The first significant development and settlement occurred in 1887 when the Missouri Pacific Railroad came through from the east, on its way to Pueblo and Colorado's rich gold fields of "Pikes Peak Or Bust".
The county seat is in Ordway, a town established in 1890 that quickly became the economic hub of the area.
Other towns still existing along the Missouri Pacific Railroad's route are Sugar City, Crowley, and Olney Springs.
A few years later, developers brought a canal east from the Arkansas River, with ambitious plans to irrigate a million acres (4000 km2) in Kansas; instead, the canal petered out in Crowley County but did irrigate 57,000 acres (230 km2) along its length.

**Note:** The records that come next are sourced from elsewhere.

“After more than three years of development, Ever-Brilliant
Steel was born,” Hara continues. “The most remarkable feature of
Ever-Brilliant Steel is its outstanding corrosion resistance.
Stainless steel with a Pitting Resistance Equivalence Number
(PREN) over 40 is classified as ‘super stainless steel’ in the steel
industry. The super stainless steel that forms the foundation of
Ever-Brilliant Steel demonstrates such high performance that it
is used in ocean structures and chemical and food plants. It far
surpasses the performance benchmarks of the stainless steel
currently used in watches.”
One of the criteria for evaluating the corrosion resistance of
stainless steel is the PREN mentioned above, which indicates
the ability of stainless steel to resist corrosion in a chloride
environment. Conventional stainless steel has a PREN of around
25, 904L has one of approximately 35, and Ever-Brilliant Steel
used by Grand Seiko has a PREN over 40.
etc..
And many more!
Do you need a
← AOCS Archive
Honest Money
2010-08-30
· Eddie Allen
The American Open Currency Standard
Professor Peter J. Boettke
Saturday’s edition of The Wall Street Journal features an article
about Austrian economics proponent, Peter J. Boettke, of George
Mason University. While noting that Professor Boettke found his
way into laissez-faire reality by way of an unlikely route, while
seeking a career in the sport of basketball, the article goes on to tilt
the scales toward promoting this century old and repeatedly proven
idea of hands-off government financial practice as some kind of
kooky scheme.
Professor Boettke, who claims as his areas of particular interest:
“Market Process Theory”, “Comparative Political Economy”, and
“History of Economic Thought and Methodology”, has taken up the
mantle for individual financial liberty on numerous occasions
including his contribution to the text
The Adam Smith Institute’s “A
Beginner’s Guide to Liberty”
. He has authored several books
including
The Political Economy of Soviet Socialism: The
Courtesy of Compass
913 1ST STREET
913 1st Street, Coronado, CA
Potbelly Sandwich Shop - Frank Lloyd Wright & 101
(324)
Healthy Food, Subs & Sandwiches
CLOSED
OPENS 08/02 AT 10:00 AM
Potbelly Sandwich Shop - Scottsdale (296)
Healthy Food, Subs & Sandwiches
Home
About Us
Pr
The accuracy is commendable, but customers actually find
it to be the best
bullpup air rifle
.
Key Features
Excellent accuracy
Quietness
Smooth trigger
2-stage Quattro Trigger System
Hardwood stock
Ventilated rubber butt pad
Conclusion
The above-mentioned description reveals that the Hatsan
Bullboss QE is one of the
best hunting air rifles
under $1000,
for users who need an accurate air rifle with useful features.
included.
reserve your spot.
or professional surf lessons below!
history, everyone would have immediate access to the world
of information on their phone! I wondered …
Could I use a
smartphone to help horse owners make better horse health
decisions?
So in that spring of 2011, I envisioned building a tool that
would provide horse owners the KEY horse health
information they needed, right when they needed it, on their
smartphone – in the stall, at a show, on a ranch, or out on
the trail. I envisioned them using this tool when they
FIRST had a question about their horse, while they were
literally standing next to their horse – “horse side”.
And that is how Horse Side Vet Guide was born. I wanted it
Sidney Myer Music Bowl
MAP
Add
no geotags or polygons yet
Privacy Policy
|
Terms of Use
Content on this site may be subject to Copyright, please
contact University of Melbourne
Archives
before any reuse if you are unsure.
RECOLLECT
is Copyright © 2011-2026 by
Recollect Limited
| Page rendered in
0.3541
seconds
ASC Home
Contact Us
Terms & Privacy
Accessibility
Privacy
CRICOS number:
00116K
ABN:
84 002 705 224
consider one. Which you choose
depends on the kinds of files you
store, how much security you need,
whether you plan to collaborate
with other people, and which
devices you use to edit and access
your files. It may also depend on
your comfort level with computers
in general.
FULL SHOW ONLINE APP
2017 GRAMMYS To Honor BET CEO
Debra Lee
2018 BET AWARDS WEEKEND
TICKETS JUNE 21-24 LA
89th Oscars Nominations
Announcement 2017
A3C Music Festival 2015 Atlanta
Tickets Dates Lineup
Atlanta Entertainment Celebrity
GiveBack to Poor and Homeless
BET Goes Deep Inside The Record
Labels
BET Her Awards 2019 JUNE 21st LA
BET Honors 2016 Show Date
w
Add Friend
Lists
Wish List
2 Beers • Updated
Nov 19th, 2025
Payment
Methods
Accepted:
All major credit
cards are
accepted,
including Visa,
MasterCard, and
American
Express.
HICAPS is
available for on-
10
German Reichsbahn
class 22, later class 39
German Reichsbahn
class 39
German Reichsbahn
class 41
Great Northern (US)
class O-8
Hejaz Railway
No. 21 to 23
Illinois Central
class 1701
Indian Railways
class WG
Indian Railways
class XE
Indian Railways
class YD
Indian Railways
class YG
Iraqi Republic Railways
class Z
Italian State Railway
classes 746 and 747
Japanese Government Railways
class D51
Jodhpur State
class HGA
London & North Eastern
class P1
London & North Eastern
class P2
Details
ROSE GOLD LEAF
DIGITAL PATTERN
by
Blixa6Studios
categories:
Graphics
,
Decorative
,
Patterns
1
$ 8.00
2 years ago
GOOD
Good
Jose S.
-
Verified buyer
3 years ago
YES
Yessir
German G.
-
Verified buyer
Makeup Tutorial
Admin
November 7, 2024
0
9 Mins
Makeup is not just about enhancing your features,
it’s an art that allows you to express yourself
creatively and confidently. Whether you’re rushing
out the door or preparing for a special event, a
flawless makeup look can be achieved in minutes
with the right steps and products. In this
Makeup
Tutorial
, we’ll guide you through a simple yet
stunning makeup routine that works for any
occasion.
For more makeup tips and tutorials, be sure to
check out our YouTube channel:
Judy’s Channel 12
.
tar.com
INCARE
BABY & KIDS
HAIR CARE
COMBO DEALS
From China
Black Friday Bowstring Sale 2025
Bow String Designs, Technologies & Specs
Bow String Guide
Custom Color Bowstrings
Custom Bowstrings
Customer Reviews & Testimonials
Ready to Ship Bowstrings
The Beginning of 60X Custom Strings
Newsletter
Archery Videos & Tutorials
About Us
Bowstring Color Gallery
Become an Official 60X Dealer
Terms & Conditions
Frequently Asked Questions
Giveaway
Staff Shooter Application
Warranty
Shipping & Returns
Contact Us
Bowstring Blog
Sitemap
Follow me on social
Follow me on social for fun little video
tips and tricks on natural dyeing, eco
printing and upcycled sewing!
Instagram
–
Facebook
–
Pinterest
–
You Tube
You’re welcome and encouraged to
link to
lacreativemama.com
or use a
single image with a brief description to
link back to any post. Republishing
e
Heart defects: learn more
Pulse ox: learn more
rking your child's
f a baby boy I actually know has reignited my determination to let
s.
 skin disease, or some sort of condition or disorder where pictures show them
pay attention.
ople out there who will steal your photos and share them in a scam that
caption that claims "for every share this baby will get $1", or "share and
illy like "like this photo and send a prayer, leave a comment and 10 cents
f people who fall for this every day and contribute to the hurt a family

By the 1970s almost all the water rights were sold from what is now called the Twin Lakes Canal to the fast-growing cities of Colorado's Front Range corridor.
Crowley County also today hosts two prisons: the Arkansas Valley Correctional Facility in Ordway, and the Crowley County Correctional Facility in Olney Springs.
No Democratic presidential nominee has won Crowley County since Lyndon Johnson's 1964 landslide.
Before that time, the county largely followed the patterns of Colorado politics in general, from strongly Democratic during the William Jennings Bryan and Woodrow Wilson eras to Republican leaning from the time of Wendell Willkie onwards.